TASK: Can you retype every line of the records, unchanged, from the very first one through the line that contains "Chaque viticulteur guide", with that line included?

DATA:

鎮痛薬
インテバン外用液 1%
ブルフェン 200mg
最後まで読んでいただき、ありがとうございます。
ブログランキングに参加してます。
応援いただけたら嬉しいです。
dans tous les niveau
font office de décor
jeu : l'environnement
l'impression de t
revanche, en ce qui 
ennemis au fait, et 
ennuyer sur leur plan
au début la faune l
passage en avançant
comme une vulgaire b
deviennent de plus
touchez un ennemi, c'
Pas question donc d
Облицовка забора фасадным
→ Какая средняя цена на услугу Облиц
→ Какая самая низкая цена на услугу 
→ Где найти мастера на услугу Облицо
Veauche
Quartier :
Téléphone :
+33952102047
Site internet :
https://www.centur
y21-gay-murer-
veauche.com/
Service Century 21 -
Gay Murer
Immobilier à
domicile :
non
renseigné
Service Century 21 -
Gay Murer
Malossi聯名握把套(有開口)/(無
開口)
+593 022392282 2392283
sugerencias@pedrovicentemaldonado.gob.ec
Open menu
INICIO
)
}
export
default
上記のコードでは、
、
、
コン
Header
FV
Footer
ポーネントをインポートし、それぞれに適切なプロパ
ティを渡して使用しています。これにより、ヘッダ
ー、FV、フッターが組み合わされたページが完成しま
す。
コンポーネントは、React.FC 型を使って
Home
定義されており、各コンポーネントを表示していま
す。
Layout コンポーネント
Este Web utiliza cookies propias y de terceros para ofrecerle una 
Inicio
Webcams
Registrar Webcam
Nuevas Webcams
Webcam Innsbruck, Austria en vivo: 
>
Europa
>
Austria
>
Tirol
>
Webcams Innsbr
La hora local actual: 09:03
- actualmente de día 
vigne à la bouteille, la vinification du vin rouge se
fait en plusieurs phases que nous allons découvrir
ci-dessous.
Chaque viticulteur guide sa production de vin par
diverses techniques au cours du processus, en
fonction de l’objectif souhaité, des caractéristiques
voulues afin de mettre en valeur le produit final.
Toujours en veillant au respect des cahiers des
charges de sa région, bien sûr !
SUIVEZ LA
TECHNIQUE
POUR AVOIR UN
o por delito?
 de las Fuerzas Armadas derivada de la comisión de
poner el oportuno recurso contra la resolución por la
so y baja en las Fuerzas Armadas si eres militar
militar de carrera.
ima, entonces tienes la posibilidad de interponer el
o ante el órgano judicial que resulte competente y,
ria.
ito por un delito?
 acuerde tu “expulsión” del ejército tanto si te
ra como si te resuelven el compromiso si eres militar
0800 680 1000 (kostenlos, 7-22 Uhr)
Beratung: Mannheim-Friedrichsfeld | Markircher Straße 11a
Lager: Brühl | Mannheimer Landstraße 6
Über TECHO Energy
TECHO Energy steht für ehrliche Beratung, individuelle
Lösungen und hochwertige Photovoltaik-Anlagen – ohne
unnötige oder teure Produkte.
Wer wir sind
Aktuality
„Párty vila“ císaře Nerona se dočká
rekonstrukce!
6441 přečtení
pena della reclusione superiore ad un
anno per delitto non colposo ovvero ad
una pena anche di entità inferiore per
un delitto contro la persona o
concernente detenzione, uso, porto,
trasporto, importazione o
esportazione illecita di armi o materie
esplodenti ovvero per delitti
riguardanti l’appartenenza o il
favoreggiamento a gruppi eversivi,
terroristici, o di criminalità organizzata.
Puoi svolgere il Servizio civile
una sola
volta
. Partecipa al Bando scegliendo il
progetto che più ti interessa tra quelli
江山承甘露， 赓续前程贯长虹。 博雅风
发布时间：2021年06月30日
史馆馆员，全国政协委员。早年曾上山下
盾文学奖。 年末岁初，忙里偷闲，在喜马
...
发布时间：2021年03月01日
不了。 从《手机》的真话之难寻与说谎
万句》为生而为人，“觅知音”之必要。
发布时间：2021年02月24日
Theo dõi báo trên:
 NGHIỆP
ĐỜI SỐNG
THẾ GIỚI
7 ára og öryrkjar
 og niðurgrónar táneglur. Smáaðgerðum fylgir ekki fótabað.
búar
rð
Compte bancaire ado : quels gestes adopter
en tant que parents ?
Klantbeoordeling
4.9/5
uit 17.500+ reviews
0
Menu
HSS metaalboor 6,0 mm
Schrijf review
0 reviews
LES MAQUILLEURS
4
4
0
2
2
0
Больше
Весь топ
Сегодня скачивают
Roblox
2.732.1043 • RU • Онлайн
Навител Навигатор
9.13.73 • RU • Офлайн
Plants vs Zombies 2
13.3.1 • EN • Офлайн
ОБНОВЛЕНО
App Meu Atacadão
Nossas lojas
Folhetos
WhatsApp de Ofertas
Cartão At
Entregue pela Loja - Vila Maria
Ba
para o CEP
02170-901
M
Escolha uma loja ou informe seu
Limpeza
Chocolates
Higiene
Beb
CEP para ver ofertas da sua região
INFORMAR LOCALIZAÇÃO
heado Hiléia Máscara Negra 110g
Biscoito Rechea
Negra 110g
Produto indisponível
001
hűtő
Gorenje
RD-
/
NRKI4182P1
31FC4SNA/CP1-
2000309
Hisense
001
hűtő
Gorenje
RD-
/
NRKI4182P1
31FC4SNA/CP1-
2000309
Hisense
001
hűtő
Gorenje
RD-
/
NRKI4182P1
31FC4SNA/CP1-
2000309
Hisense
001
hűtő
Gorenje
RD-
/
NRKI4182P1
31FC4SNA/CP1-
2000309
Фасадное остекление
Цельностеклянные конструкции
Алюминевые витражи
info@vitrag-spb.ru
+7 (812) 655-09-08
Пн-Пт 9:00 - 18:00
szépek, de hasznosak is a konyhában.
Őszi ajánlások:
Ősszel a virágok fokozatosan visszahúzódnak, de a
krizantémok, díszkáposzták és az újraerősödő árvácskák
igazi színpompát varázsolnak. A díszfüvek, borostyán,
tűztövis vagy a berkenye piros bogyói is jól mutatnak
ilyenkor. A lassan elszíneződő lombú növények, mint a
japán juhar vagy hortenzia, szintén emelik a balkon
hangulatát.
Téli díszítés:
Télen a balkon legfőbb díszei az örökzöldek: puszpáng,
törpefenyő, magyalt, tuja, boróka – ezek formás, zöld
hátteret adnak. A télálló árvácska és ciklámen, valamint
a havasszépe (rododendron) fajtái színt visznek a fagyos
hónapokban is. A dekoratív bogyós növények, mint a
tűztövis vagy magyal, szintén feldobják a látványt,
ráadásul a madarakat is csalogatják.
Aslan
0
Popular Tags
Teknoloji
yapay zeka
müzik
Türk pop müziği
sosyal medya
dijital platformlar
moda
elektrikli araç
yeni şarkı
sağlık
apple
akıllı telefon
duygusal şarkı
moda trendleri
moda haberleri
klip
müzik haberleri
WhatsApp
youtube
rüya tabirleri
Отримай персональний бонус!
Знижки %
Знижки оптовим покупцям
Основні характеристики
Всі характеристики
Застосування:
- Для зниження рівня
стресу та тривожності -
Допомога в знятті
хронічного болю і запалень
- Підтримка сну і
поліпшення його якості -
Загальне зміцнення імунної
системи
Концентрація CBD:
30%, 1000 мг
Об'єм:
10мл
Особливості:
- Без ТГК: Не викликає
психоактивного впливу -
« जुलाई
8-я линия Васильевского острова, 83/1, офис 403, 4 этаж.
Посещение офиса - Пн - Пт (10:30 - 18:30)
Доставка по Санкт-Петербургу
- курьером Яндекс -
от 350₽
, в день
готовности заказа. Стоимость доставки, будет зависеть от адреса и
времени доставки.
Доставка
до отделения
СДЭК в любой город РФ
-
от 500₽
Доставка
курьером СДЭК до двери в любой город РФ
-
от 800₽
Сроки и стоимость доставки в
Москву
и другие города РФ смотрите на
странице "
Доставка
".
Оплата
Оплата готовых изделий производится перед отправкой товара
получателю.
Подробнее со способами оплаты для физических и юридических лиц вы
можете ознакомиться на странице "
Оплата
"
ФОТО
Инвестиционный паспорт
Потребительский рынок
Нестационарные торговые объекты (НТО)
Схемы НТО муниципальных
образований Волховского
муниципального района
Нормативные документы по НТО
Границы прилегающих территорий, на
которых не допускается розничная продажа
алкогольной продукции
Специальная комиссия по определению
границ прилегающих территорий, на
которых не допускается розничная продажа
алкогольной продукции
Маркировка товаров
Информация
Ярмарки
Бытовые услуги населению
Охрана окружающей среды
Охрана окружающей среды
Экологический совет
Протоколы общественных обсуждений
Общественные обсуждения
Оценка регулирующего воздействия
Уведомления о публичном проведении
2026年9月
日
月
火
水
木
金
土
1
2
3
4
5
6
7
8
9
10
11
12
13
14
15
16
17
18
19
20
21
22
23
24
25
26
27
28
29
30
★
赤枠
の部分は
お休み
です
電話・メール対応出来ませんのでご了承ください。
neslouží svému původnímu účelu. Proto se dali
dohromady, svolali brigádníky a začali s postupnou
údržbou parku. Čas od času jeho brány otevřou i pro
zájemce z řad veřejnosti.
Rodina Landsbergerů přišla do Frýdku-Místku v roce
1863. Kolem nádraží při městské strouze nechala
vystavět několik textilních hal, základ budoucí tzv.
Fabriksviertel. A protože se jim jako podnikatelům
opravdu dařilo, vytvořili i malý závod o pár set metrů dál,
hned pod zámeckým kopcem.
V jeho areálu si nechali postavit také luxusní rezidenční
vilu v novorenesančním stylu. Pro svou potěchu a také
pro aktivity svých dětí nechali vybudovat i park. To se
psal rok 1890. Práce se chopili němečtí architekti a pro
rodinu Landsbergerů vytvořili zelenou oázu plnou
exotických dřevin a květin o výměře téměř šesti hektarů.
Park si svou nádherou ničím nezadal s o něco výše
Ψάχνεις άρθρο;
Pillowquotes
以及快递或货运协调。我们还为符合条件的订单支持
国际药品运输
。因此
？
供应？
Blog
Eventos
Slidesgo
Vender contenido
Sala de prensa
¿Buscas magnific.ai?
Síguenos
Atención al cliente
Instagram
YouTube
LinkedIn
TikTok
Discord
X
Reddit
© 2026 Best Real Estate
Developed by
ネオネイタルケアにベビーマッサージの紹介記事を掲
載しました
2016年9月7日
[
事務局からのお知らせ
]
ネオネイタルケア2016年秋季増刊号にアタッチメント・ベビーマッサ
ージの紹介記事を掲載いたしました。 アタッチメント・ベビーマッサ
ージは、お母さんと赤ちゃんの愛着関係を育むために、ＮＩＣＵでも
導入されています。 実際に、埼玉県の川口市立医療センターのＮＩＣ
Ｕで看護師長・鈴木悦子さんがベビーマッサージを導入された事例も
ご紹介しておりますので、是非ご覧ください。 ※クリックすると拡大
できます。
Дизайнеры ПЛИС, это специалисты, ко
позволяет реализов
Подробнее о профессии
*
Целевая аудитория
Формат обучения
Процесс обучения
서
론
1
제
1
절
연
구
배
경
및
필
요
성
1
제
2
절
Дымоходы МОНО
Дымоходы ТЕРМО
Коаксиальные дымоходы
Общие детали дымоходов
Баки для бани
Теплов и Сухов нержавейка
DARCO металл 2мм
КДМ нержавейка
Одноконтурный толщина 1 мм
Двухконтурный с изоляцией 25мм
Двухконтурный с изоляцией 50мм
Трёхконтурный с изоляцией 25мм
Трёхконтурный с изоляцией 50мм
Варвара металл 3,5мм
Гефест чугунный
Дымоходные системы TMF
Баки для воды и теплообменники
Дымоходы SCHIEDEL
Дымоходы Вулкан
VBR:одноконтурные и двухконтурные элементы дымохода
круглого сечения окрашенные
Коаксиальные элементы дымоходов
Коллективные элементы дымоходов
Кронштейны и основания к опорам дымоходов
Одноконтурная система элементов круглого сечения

WRITTEN REPLY:
鎮痛薬
インテバン外用液 1%
ブルフェン 200mg
最後まで読んでいただき、ありがとうございます。
ブログランキングに参加してます。
応援いただけたら嬉しいです。
dans tous les niveau
font office de décor
jeu : l'environnement
l'impression de t
revanche, en ce qui 
ennemis au fait, et 
ennuyer sur leur plan
au début la faune l
passage en avançant
comme une vulgaire b
deviennent de plus
touchez un ennemi, c'
Pas question donc d
Облицовка забора фасадным
→ Какая средняя цена на услугу Облиц
→ Какая самая низкая цена на услугу 
→ Где найти мастера на услугу Облицо
Veauche
Quartier :
Téléphone :
+33952102047
Site internet :
https://www.centur
y21-gay-murer-
veauche.com/
Service Century 21 -
Gay Murer
Immobilier à
domicile :
non
renseigné
Service Century 21 -
Gay Murer
Malossi聯名握把套(有開口)/(無
開口)
+593 022392282 2392283
sugerencias@pedrovicentemaldonado.gob.ec
Open menu
INICIO
)
}
export
default
上記のコードでは、
、
、
コン
Header
FV
Footer
ポーネントをインポートし、それぞれに適切なプロパ
ティを渡して使用しています。これにより、ヘッダ
ー、FV、フッターが組み合わされたページが完成しま
す。
コンポーネントは、React.FC 型を使って
Home
定義されており、各コンポーネントを表示していま
す。
Layout コンポーネント
Este Web utiliza cookies propias y de terceros para ofrecerle una 
Inicio
Webcams
Registrar Webcam
Nuevas Webcams
Webcam Innsbruck, Austria en vivo: 
>
Europa
>
Austria
>
Tirol
>
Webcams Innsbr
La hora local actual: 09:03
- actualmente de día 
vigne à la bouteille, la vinification du vin rouge se
fait en plusieurs phases que nous allons découvrir
ci-dessous.
Chaque viticulteur guide sa production de vin par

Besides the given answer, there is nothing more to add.